CHICAGO — Hurt. Confused. A bit angry. That's how Warriors forward Corey Maggette said he feels about his home fans booing him, which has been the case of late at Oracle Arena.
"It's not pleasant at all," Maggette said. "I remember the time when Al Harrington was here, and he was getting booed and he was asking to be traded. And I saw it when (Stephen Jackson) was here, and he was asking to be traded. And now, I'm getting booed for wanting to be part of this team through all this nonsense."
Then, he breathes, and he remembers. See, for Maggette, this is not so much about his relationship with the fans as it is yet another inner tussle.

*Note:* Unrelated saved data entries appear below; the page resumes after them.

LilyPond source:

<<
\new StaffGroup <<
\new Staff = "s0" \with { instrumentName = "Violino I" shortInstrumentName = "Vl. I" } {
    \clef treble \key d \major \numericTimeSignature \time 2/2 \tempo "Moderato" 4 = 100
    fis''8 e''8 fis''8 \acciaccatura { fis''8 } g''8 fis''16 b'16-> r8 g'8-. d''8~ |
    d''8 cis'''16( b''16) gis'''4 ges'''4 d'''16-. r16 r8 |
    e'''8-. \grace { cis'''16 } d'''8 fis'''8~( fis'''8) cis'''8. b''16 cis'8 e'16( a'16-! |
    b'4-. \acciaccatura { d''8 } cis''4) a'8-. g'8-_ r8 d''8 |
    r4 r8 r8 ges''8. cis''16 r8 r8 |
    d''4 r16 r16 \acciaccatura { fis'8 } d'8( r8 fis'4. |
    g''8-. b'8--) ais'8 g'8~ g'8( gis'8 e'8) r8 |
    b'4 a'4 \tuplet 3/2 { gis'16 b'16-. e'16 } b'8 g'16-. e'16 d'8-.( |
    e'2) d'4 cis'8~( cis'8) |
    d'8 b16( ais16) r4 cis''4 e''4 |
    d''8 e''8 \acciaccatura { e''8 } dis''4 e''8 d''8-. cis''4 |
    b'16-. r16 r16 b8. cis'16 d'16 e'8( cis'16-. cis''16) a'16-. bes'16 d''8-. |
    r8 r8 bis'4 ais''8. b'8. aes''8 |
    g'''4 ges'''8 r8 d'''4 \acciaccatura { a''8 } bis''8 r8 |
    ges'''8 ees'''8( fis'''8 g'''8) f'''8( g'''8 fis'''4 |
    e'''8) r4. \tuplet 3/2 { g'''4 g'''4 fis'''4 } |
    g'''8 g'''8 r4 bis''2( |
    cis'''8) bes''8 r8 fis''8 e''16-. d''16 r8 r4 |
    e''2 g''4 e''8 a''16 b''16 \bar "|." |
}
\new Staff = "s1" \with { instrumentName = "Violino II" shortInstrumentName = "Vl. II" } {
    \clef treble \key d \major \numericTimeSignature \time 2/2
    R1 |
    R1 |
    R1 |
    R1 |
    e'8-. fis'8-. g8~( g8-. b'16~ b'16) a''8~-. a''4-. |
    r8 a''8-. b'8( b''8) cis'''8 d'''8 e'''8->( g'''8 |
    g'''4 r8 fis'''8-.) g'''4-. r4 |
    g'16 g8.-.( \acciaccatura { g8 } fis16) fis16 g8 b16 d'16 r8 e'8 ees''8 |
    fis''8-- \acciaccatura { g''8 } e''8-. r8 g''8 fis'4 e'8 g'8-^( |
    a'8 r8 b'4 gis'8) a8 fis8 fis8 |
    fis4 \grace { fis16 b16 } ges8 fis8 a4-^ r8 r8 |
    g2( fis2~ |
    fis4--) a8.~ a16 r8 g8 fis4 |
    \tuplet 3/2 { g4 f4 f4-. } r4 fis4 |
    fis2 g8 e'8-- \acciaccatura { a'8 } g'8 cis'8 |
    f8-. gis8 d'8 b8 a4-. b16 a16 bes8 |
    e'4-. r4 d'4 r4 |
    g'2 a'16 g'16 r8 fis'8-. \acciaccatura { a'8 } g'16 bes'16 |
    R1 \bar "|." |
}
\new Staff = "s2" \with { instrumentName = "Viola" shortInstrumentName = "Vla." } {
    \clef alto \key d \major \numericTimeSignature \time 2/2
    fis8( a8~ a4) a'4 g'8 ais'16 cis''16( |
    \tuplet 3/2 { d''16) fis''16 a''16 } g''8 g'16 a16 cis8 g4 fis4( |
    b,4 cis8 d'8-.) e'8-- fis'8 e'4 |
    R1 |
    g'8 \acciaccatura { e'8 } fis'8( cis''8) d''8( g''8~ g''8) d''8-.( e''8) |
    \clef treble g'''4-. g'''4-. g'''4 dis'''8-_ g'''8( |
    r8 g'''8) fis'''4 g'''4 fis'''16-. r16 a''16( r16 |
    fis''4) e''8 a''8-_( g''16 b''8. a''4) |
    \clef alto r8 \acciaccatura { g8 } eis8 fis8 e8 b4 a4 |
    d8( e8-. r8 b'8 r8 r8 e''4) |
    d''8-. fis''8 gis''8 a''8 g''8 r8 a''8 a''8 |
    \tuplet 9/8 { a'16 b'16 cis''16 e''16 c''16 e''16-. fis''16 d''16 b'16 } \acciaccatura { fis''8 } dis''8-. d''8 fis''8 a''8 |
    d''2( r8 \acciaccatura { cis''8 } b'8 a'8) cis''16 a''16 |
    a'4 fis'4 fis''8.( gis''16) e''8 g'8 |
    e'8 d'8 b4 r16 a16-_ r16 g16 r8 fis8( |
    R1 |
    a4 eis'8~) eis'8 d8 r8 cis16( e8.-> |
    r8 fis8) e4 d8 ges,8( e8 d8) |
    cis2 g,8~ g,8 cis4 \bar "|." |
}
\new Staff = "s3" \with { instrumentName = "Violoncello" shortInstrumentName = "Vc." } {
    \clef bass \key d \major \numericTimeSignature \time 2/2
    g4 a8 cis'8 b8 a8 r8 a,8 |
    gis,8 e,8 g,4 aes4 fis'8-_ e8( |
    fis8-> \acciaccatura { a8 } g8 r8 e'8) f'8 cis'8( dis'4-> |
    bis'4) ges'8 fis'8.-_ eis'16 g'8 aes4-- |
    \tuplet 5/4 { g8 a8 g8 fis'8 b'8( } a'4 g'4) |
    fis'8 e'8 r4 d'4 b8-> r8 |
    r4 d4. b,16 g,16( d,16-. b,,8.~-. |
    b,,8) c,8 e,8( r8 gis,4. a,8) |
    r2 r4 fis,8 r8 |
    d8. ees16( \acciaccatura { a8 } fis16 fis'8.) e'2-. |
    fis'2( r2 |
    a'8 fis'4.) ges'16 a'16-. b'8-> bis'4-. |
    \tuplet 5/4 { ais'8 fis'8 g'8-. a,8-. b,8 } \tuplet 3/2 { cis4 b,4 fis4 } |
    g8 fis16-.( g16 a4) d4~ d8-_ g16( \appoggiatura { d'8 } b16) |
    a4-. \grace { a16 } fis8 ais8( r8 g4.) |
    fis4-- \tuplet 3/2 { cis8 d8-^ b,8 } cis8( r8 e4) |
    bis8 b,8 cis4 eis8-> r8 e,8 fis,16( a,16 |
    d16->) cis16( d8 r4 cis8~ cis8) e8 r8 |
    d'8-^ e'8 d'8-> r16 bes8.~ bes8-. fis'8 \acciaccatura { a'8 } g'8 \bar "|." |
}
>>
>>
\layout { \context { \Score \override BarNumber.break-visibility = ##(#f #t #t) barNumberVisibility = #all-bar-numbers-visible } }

It's the latest in a career of challenges to his developing character, in a series of spiritual obstacles that eventually, he prays, will make him into the complete person.
Maggette may have a physique that looks like something cut and pasted from Men's Health: 6-foot-6, 225 pounds, chiseled and boasting the body fat of a Chihuahua. But it's mental fortitude on which he prides himself most.
The negative attention he got for being Duke's first one-and-done. His reputation for being selfish. His propensity for injury. Even the current struggles of the Warriors. Maggette views them all as training to build the kind of strength others can't see. It's times like today, when he can return home to the Chicago, that Maggette remembers where he gets the wherewithal to repeatedly power through.
Maggette's been fighting perceptions since he was an adolescent.
Though he grew up on the west side of Chicago, in Melrose Park, Ill., Maggette got into Fenwick High in suburban Oak Park. Think "Finding Forrester," the 2000 movie featuring Sean Connery about a young, African-American from the 'hood who wound up playing ball for a prestigious, Ivy League-type of high school.
Maggette was that kid, trying to keep up, to show he was more than an athlete, to show he wasn't a sellout.
The struggle continued at Duke, after he was a three-time Parade All-American at Fenwick. Maggette bolted for the NBA after one season with the Blue Devils. He was considered part of what was wrong with young ballplayers having been among the first to leave Duke early, especially after it surfaced that he took cash payments from AAU coach Myron Piggee.
So by the time he got into the professional ranks and became a bona fide scorer in the NBA, it was easy to label him as selfish. Sure, Maggette has been on one winning team in 10-plus seasons and he averages 2.2 assists for his career.
But him? Selfish?
"I don't think he's selfish at all," guard Monta Ellis said. "He tries to make plays for others. He tries to get everybody involved. He tries to do what's best for the team. With anybody, when your play is called for you, that's your play. Him selfish? Naw, I wouldn't say that."
Maggette often wonders how is he selfish for sacrificing his body to give his team easy points, and for mixing it up on the boards, and for playing through injuries, and for willingly coming off the bench.
The Warriors' youngsters don't think he's selfish. They've gotten too much from Maggette in the form of advice, dinner, gifts. No one more than guard Anthony Morrow.
When Morrow was waiting for his car to arrive, Maggette let him borrow his 2009 Mercedes for a week. During Morrow's rookie year, Maggette allowed everyone to pick an item from the Louis Vuitton catalog as a gift. Morrow still has the shoes he got.
Maggette said the appreciation of his family, friends and teammates is sufficient. He said he is growing such that he doesn't see jabs at him as attacks anymore. Instead, they are tests of his faith.
They all are. The talk about the five-year, $50 million contract he signed with the Warriors in 2008 being too much. The fact that he's never played a full season. The clashes with coach Mike Dunleavy when he was with the Los Angeles Clippers. And, yes, his being booed at home every time he misses a jumper.
They all serve as opportunities for even more development. Cross training for the soul.
"It's been a big thing for me to always try to prove people wrong," said Maggette, whose Corey Cares Foundation is bringing 20 children from his old neighborhood to the game tonight. "I just need to endure what's going on. It's a spiritual battle. I know there's a light at the end of the tunnel. I'm going to press on. It's a fight. That's how you've got to look at it. It's a fight. In the beginning, I didn't understand it. Sometimes I still don't. But I've got to understand that and keep moving."